Extinct genus of angiosperm

Platanites is a genus of extinct plane tree (sycamore) that existed during the Late Cretaceous as well as the Paleocene and Eocene. Fossils are known from North America and Europe.

==Description==
The leaves of Platanites are said to be compound with three leaflets. The margins are serrated, with rounded sinuses between the teeth. The petiole is swollen at its base. The terminal leaflet is borne on a short stalk, while the lateral leaflets range from sessile to shortly stalked. Some leaf specimens exhibit an unusually elongated tip compared to other material. This difference is not regarded as evidence of a distinct taxon; rather, it is attributed to natural morphological variation within the species, possibly related to leaf position in the tree crown—a pattern also observed in living members of Platanaceae (making it rather common trait among plane trees). Platanites leaves show no evidence for evergreen adaptations. It was probably deciduous based on petiole morphology.
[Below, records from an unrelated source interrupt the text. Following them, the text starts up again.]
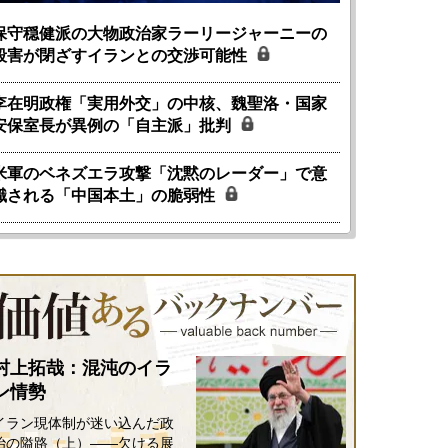
保守穏健派の大物政治家ラーリージャーニーの
殺害が閉ざすイランとの交渉可能性
李在明政権「実用外交」の中核、魏聖洛・国家
安保室長が異例の「自主派」批判
米軍のベネズエラ攻撃「沈黙のレーダー」で意
識される「中国本土」の脆弱性
村上拓哉：混沌のイラ
ン情勢
イラン現体制が迷い込んだ政
治の隘路（上）――欠ける展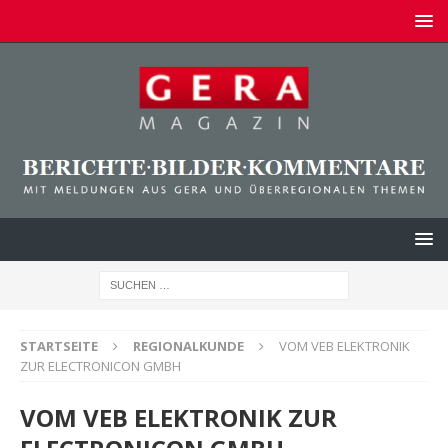
STARTSEITE
REGIONALKUNDE
VOM VEB ELEKTRONIK
ZUR ELECTRONICON GMBH
VOM VEB ELEKTRONIK ZUR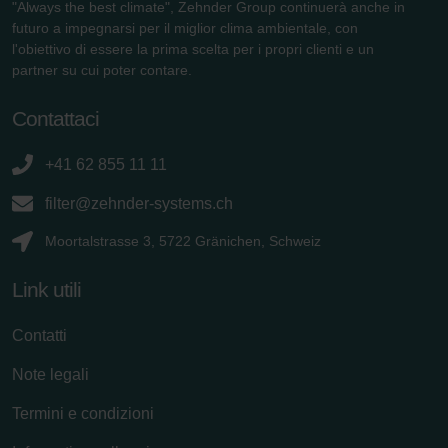
"Always the best climate", Zehnder Group continuerà anche in
futuro a impegnarsi per il miglior clima ambientale, con
l'obiettivo di essere la prima scelta per i propri clienti e un
partner su cui poter contare.
Contattaci
+41 62 855 11 11
filter@zehnder-systems.ch
Moortalstrasse 3, 5722 Gränichen, Schweiz
Link utili
Contatti
Note legali
Termini e condizioni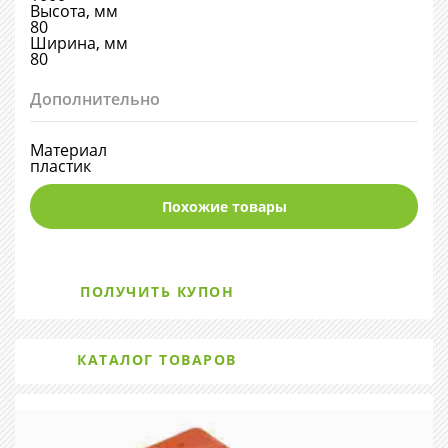
Высота, мм
80
Ширина, мм
80
Дополнительно
Материал
пластик
Похожие товары
ПОЛУЧИТЬ КУПОН
КАТАЛОГ ТОВАРОВ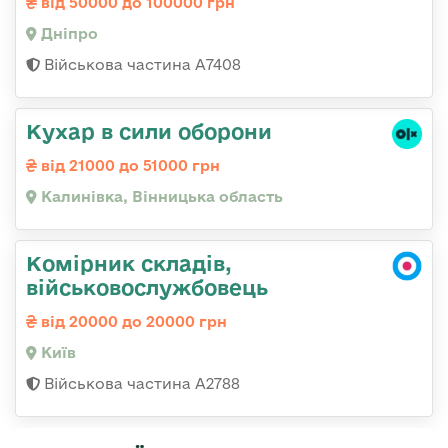
від 50000 до 100000 грн
Дніпро
Військова частина А7408
Кухар в сили оборони
від 21000 до 51000 грн
Калинівка, Вінницька область
Комірник складів,
військовослужбовець
від 20000 до 20000 грн
Київ
Військова частина А2788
Today, the only evergreen plane tree is Platanus (Casteneophyllum) kerrii with most other plane trees being deciduous.

==Distribution==
Fossils are known from Scotland (such as in the Ardtun Leaf Beds), Montana (such as in the Hell Creek, Ravenscrag and Fort Union Formations), South Dakota (such as in the Hell Creek Formation), North Dakota (such as in the Hell Creek and Fox Hills Formations), Utah (such as in the Green River Formation), New Mexico (such as in the Nacimiento and Ojo Alamo Formations), Wyoming (such as in the Eagle and Aycross Formations), Oregon (such as in the Clarno Formation) and Colorado (such as in the Denver and Green River Formations). A possible species is known from Poland.

==Extinction==
While common place during the Cretacoues and Paleocene, Platanites went extinct during the Eocene. Western North America appears to have been the final refuge of Platanites, where the genus persisted only in a few lake settings of the Pacific Northwest and southern Rocky Mountains. No occurrences are currently known from Oligocene or Neogene deposits, implying that the lineage either vanished from the region or became fully extinct near the Eocene–Oligocene boundary. This timing coincides with the global transition from a warmhouse climate to a prolonged coolhouse state.